Segment Start: Selected excerpt

Overclocked PCIe bus boosts 9600 GT Performance

@ 2008/03/02
On "normal" VGA cards, when you increase the PCI-Express bus frequency you increase the theoretical bandwidth available between card and the rest of the system, but do not affect the speed the card is running at. On the GeForce 9600 GT, a 10% increase in PCI-Express frequency will make the card's core clock run 10% faster!

Comment from geoffrey @ 2008/03/03
Quote:
Originally Posted by Kougar View Post
Why is it being considered a "feature"? IIRC the PCIe bus is limted to about 115Mhz, past that and things stop working just like with PCI. SATA drives and some Gbit chips use the PCIe bus.

For normal cards overclocking the PCIe bus does nothing as far as performance goes.
I had PCIe at only 110MHz, even that caused problems on the videocard. Yes, in common pc this hidden feature will not cause issue's, but just think about all those we don't have a common pc
Comment from Kougar @ 2008/03/03
Exactly. A "feature" is somethng of beneficial value to the user. This is anything but.
Comment from jmke @ 2008/03/02
undocumented dependencies on other system component speeds is more correctly put
Comment from Kougar @ 2008/03/02
Why is it being considered a "feature"? IIRC the PCIe bus is limted to about 115Mhz, past that and things stop working just like with PCI. SATA drives and some Gbit chips use the PCIe bus.

Segment End: Selected excerpt

* _About this task_: Please return the 9600 GT post word for word, from "Comment from geoffrey" to "is anything but.". The material that comes next is from a different source.

Segment Start: The data

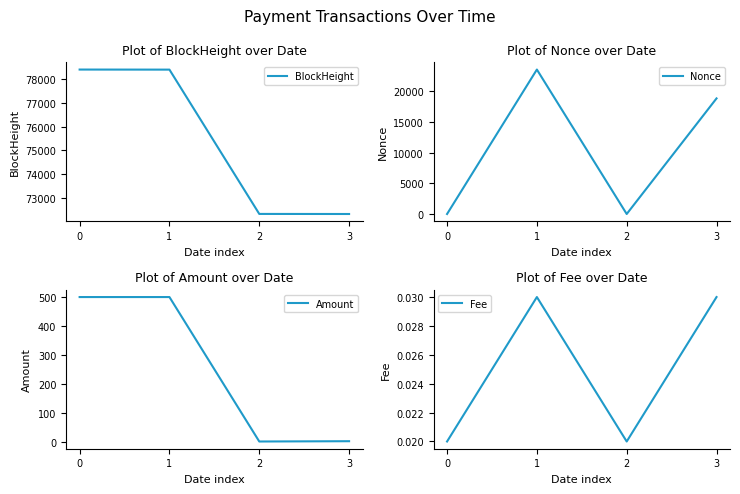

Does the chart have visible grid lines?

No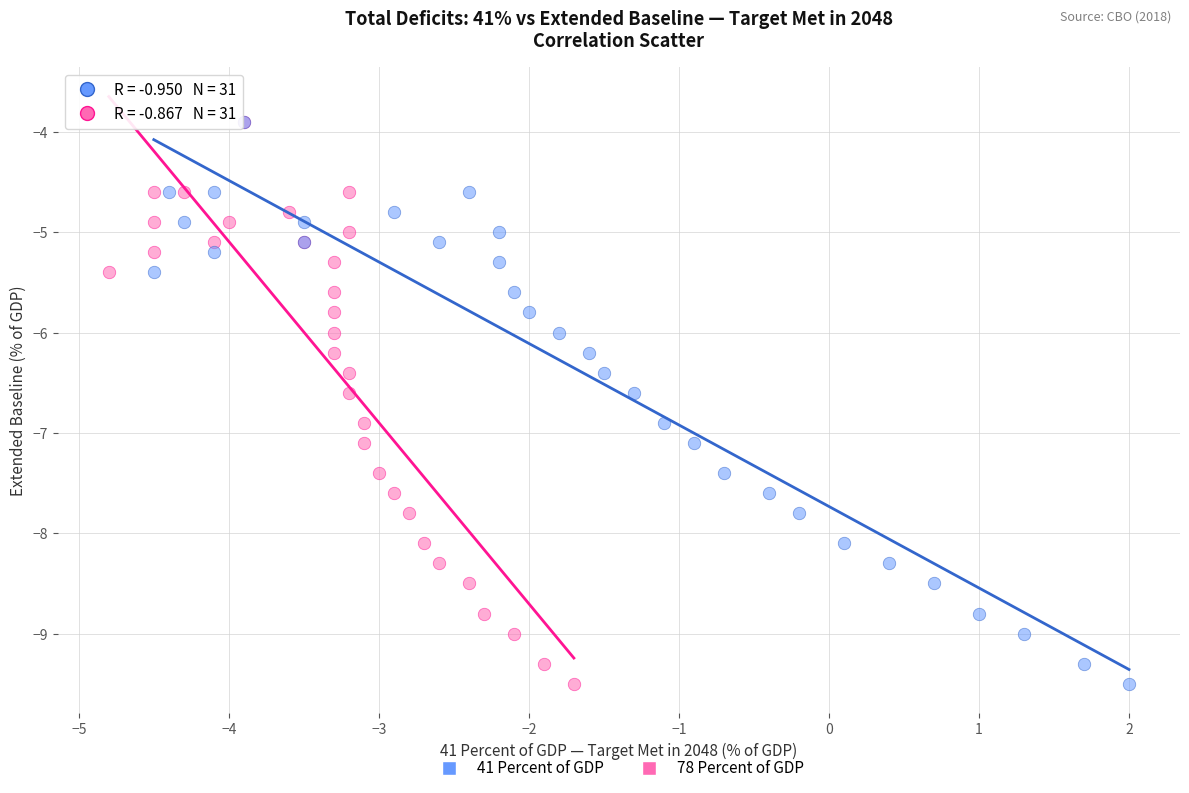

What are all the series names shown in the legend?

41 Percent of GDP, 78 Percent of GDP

Segment End: The data

* _Your solution_:
Comment from geoffrey @ 2008/03/03
Quote:
Originally Posted by Kougar View Post
Why is it being considered a "feature"? IIRC the PCIe bus is limted to about 115Mhz, past that and things stop working just like with PCI. SATA drives and some Gbit chips use the PCIe bus.

For normal cards overclocking the PCIe bus does nothing as far as performance goes.
I had PCIe at only 110MHz, even that caused problems on the videocard. Yes, in common pc this hidden feature will not cause issue's, but just think about all those we don't have a common pc
Comment from Kougar @ 2008/03/03
Exactly. A "feature" is somethng of beneficial value to the user. This is anything but.